What compounds when the model learns
The underlying structural argument is that the knowledge layer becomes more valuable over time, not less. Each project adds vocabulary. Each review cycle adds relational data. Each client engagement narrows the gap between what the model understands about construction documents and what a senior engineer instinctively understands.
This is the “born in AI” claim operationalised: not just that the product uses AI, but that the product is designed to improve through use. Luke describes the human-computer interaction challenge this creates: how do you communicate to a user that the product they are using today is not the product they will be using in three months, without requiring them to relearn it every quarter? The product must surface its own improvement in ways the user can recognise and trust.
The incumbents cannot replicate this, not because they lack the model capability, but because they lack the organisational architecture that makes continuous learning the default state. A legacy product with AI features added does not produce feedback loops; it produces features. The loop is only possible if learning is foundational to the system, not instrumental to a roadmap decision. Diana Hu’s framing from the Y Combinator Startup Podcast captures this precisely: to build closed loops, the entire company must be queryable. Every action must produce an artefact that the intelligence layer can learn from. The architecture is built around exactly that principle.
Once embedded in a client’s project portfolio, the knowledge layer becomes the data infrastructure for every subsequent workflow. Cross-project aggregate intelligence, lessons learned at scale, process changes that compound across 20 projects rather than one: these are not product features so much as architectural consequences of getting the foundation right.
The weight behind the decision
At Sound Transit, the chief engineer who opens a station is not making an efficiency decision. He is making a safety decision that will hold while hundreds of thousands of commuters pass through that station. The AI system’s job is not to make that decision for him; it is to give him the confidence to make it well.

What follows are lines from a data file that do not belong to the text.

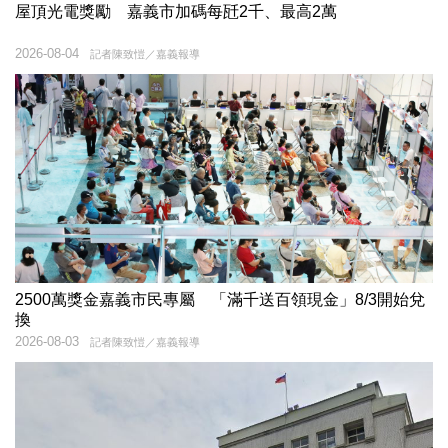
屋頂光電獎勵 嘉義市加碼每瓩2千、最高2萬
2026-08-04
記者陳致愷／嘉義報導
2500萬獎金嘉義市民專屬 「滿千送百領現金」8/3開始兌
換
2026-08-03
記者陳致愷／嘉義報導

That framing encapsulates the entire product philosophy in a concise form. Transparency so he can verify. Bite-sized delivery so the review is manageable before the decision point. Controllability so that when the AI’s output surprises him, he has a path to resolution that does not require abandoning the tool entirely.
The product is not a replacement for the engineer’s judgment; it is the infrastructure that makes judgment possible at the pace the project demands. The knowledge layer underneath it accumulates over time, project by project, client by client, review cycle by review cycle. The model that understands one firm’s drawing conventions becomes the model that understands the recurring failure modes in their specification language; it becomes the model that surfaces risk patterns across a portfolio before any single project review would catch them.
This is what “born in AI” means as a product strategy rather than a marketing claim: not that AI is present in the product, but that the product is designed to compound. Every use makes the next use better. Each review adds to the relational graph, making the next review faster and more confident. The knowledge layer is not a feature; it is the mechanism that converts project data into institutional intelligence. And institutional intelligence, in an industry that loses it every time a senior engineer changes firms, is exactly the thing worth building.